The following PowerUp blog entry was written by Chandler Wilkerson, one of Rice University’s Linux cluster administrators in the Research Computing Support Group, where he administers the IBM POWER7 Blue BioU cluster and the university's campus Linux deployment infrastructure.
When last I wrote, I detailed the user education challenges in optimizing the running of HPC codes on our small POWER7 cluster, Blue BioU. Quite a bit has changed from a year ago. This May, we completed an expansion of the Blue BioU cluster by 30 nodes, increasing the compute node count from 18 to 48. At the same time, we upgraded the operating system from Red Hat Enterprise Linux (RHEL) version 5 to version 6, which gave us huge gains in support for the POWER7 hardware.
The most notable feature has been a recently incorporated set of patches to the upstream Linux kernel (and incorporated into RHEL6 kernels) that added asymmetric SMT packing for multi-threaded Power CPUs.

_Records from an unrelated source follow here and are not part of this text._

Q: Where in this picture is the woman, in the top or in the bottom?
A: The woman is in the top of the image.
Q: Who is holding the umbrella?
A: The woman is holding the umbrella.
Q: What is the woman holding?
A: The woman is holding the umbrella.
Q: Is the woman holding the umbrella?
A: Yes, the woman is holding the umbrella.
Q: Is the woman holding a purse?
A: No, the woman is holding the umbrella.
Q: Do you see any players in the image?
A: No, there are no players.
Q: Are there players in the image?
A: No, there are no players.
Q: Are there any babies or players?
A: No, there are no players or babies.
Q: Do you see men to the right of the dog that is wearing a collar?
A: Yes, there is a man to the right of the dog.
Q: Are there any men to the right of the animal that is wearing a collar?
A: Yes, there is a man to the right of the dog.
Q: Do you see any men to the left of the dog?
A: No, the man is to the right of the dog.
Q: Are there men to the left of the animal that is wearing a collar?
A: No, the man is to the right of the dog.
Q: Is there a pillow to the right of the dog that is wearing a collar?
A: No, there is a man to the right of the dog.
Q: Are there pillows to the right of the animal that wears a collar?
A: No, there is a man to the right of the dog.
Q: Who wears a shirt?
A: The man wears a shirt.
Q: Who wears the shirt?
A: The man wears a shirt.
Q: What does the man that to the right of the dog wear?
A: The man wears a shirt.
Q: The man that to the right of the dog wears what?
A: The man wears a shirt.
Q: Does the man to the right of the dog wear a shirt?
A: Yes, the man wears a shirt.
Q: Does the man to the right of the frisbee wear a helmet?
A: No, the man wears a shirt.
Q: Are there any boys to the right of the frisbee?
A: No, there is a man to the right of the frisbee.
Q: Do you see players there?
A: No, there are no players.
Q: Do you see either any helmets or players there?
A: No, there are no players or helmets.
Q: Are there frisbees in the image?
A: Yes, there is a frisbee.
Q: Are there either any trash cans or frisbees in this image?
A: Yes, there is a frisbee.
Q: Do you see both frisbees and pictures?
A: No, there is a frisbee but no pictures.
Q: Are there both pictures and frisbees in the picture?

This has greatly simplified our handling of basic codes by improving default performance characteristics of Linux applications on POWER7 hardware.
Before this patch, application processes would be randomly distributed across threads, sometimes putting multiple execution threads on a single core, while leaving other cores empty. This would lead to throttling of the overloaded cores, not to mention thread contention, all of which combined to provide horrible performance in HPC codes where synchronization ensures that the whole system cannot run any faster than the slowest process.

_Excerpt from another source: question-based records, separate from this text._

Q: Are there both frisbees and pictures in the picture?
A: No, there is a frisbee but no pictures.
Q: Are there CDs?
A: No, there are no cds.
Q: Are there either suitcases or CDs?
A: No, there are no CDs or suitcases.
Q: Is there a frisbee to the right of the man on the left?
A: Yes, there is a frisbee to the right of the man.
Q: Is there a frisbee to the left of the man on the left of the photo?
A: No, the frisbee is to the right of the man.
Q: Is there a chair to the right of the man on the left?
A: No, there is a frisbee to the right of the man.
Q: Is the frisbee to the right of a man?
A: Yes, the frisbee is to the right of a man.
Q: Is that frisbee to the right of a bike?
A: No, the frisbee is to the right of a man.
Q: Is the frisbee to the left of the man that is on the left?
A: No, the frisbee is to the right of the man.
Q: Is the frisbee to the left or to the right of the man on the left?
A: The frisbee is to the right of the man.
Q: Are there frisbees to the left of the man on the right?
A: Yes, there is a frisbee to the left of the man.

The asymmetric scheduler now knows to migrate CPU intensive tasks to the fastest threads on individual cores and to spread out the load over all the cores. We still recommend using CPU pinning techniques to achieve optimal performance, but now the performance boost is closer to 5 to 10 percent instead of multiple orders of magnitude.

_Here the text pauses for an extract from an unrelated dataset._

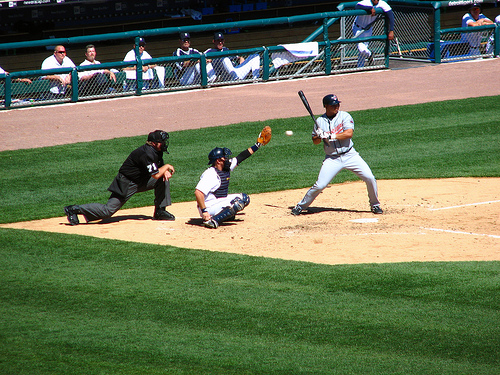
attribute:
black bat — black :
[289, 84, 328, 143]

RHEL6 makes another important change in that the entire OS is now compiled in 64-bit by default, as opposed to a 64-bit kernel with a mostly 32-bit OS stack. Perhaps more importantly, GCC now outputs 64-bit code by default, so we don’t get nearly as many library architecture conflicts now as we had when everything defaulted to 32-bit.
Before the upgrade, even moderately experienced users would need special attention to get their codes running reasonably on Blue BioU. Post upgrade, compiling and running jobs on the cluster is much simpler. The proof is in higher, more efficient utilization statistics and reduced problem ticket load for us admins.